Purchasers continually fight this effort to suppress reporting. The best-known and most well-respected national coalition of employers, unions and consumer advocates, the Consumer-Purchaser Disclosure Project, pleaded in a letter last year to Secretary of Health and Human Services Kathleen Sebelius, “When it comes to patient safety, we simply cannot afford – in either human or financial terms – to delay or derail progress toward greater transparency and accountability. Nor can we wait until the arrival of perfect measures before addressing patient safety gaps in our health care system.”
The hospital lobbyists nearly won suppression of never events. Last fall, the Centers for Medicare & Medicaid Services (CMS), the agency that runs Medicare, announced they would stop reporting the never events listed above, plus other key measures. However, the agency recently told us they do, indeed, plan to continue reporting these measures, at least through 2013, so we’ll keep working with them to continue the level of transparency the public deserves.
The good news is that the administration has taken steps to identify other measures of patient safety for public reporting and pledges to tie Medicare payment to performance on those measures in the future. These are new measures of infection, errors and accidents. Just last month, CMS put out for public comment a proposed rule to make a number of important new safety measures public.
Last week, the hospital lobby submitted a 58-page comment letter complaining (among other things) that these measures aren’t perfect enough, but consumer and purchaser organizations responded, saying the measures, in fact, meet the requirements of good science and give the public the information we need to protect ourselves and our families.

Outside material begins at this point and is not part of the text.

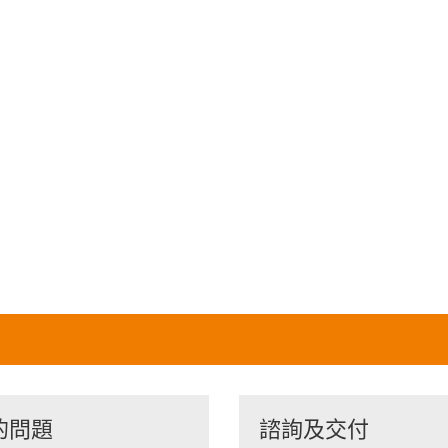
的問題
諮詢及交付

Our advocates ask for reporting on more critical measures, faster and with more detail. AHA asks for fewer measures, reported later instead of now, and reported in generalities so you can’t discern among hospitals using the data. For instance, Leapfrog wants to end the exemption of Maryland, Puerto Rico and Guam from public reporting. We ask for data to be reported for each and every facility that calls itself a hospital; currently, CMS only reports data by hospital system, and a system can have several hospitals in a wide geographical area. (Patients care about their individual hospital, not what corporate system it belongs to. And we have found major differences among hospitals in the same network).
Meanwhile, before the ink was dry on its letter to CMS complaining about the imperfection of measures and requesting delays, AHA was quick to submit testimony to the Senate about its commitment to public reporting — as long as it’s on its own terms. AHA’s testimony asks for fewer measures to be publicly reported, and although the lack of progress nationally on patient safety is well established, the testimony reports glowing achievements by some of its member hospitals in improving on several important measures of performance. Ironically, the important measures it touts to Congress are among the same ones it tells CMS aren’t good enough for public reporting.
We can only hope for bipartisan common sense to prevail when hospitals ask to suppress information from the public that they themselves use to improve their performance. While we’re hoping for the right response from Congress, consumer and purchaser advocates will need all the support we can get to protect patients — and protect our right to know.